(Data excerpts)
****************

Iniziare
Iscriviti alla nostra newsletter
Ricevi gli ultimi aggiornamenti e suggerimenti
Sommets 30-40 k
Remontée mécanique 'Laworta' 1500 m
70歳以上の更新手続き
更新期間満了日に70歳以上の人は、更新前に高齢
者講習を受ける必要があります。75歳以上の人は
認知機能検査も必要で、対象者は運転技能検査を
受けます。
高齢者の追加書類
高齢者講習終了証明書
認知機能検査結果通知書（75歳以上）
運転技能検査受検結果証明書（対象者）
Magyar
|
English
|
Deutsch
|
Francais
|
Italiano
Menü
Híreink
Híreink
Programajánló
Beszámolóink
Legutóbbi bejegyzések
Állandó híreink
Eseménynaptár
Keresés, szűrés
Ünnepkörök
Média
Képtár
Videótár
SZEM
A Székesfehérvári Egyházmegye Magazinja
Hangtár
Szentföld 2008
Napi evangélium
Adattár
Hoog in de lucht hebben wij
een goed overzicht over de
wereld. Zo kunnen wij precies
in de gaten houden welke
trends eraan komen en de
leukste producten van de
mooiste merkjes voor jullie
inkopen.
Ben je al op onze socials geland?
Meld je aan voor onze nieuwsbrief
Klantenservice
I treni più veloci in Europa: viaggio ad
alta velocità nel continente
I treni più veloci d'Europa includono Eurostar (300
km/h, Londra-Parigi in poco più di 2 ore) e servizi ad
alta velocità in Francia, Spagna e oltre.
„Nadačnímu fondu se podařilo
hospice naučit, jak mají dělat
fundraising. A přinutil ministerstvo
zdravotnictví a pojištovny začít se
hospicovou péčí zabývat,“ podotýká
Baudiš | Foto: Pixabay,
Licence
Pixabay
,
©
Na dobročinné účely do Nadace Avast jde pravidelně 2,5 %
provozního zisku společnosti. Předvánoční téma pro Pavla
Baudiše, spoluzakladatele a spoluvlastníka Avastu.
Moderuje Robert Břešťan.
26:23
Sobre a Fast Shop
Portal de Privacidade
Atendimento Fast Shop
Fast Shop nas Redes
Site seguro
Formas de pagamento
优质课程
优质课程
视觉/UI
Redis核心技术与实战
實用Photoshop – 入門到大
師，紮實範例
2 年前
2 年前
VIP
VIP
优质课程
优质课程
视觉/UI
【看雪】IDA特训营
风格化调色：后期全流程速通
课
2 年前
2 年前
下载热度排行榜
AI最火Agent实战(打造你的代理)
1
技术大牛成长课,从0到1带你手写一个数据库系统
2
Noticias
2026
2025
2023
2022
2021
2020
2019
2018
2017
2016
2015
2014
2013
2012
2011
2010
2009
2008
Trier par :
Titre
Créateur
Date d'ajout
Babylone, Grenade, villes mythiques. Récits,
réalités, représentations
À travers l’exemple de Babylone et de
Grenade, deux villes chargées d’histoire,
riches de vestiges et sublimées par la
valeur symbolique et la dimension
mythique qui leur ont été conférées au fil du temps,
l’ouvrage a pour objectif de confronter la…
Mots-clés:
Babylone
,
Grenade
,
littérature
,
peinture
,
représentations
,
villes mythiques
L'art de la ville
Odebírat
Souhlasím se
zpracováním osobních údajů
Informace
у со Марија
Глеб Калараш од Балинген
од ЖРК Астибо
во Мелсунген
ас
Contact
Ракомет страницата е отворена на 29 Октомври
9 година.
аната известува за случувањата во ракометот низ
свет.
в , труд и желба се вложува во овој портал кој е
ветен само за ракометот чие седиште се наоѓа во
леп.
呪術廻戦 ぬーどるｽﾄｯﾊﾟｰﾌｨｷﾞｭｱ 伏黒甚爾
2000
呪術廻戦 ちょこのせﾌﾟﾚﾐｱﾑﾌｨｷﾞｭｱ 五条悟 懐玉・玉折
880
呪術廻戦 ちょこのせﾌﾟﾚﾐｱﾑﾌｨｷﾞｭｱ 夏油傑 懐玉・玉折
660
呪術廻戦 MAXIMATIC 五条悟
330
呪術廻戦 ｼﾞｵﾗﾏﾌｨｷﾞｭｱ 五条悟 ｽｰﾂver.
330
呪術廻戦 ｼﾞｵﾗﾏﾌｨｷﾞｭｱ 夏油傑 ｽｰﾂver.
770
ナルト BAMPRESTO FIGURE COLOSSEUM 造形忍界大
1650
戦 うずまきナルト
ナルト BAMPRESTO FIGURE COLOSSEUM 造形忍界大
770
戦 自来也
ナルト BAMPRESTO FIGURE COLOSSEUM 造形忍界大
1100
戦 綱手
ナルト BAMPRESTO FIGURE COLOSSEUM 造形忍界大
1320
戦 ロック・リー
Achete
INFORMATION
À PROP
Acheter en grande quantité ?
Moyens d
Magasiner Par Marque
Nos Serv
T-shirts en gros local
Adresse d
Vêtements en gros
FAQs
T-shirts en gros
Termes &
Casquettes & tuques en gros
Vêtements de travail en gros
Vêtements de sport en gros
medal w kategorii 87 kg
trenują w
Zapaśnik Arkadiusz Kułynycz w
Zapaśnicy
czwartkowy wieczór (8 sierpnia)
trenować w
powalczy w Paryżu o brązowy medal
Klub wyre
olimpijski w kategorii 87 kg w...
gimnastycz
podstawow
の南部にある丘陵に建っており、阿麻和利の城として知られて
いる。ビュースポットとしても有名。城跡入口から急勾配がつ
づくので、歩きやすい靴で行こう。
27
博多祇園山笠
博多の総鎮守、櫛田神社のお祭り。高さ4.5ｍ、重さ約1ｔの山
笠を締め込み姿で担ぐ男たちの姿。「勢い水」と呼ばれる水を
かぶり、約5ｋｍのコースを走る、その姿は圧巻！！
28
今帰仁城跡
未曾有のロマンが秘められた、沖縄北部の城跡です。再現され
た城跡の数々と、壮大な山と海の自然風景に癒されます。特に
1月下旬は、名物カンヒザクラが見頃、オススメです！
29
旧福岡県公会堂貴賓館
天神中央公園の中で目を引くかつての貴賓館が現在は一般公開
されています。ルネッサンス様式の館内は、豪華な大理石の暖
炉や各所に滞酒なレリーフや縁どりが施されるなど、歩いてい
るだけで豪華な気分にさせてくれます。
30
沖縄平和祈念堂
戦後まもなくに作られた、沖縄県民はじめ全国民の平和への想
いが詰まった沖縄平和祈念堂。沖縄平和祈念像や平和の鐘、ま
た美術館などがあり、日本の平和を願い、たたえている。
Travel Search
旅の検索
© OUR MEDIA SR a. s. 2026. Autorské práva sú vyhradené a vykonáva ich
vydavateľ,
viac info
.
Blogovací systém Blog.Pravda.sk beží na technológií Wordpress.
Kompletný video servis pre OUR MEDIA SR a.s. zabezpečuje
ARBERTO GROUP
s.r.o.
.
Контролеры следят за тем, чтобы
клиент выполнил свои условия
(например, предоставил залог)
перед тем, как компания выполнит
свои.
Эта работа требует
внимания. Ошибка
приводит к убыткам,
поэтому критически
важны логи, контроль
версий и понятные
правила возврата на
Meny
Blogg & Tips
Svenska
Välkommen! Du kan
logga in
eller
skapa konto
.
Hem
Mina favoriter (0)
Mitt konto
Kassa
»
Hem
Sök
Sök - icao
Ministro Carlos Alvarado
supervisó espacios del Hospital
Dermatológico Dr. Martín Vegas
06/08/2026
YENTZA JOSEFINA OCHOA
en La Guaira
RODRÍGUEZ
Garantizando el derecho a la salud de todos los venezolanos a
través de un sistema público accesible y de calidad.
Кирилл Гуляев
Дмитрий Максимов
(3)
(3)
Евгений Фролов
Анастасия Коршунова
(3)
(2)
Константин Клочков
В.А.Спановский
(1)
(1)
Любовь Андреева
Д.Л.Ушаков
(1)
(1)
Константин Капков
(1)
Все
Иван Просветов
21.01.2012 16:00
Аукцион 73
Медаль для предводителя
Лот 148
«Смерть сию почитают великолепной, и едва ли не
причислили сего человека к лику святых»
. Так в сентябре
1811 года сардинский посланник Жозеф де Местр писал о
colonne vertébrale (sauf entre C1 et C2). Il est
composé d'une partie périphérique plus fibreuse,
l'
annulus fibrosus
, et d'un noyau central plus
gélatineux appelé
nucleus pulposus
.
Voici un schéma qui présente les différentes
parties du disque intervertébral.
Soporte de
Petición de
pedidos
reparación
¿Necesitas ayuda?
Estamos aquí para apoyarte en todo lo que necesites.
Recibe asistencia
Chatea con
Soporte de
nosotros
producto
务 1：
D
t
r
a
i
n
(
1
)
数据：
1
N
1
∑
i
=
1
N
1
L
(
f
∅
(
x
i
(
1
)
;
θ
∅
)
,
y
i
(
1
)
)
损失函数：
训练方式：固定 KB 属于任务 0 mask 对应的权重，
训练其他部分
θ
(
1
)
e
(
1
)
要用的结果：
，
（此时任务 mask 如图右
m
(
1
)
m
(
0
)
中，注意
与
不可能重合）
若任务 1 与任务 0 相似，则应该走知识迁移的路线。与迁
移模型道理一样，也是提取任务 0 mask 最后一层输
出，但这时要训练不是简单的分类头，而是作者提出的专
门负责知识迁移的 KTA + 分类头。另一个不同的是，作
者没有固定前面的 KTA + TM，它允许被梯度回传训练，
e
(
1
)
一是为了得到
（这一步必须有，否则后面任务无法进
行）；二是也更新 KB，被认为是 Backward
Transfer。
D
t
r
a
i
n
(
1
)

****************

### Task description
Pull out each line in the data above that contains the string "alta". Treat uppercase and lowercase as different.

### Written answer
alta velocità nel continente
alta velocità in Francia, Spagna e oltre.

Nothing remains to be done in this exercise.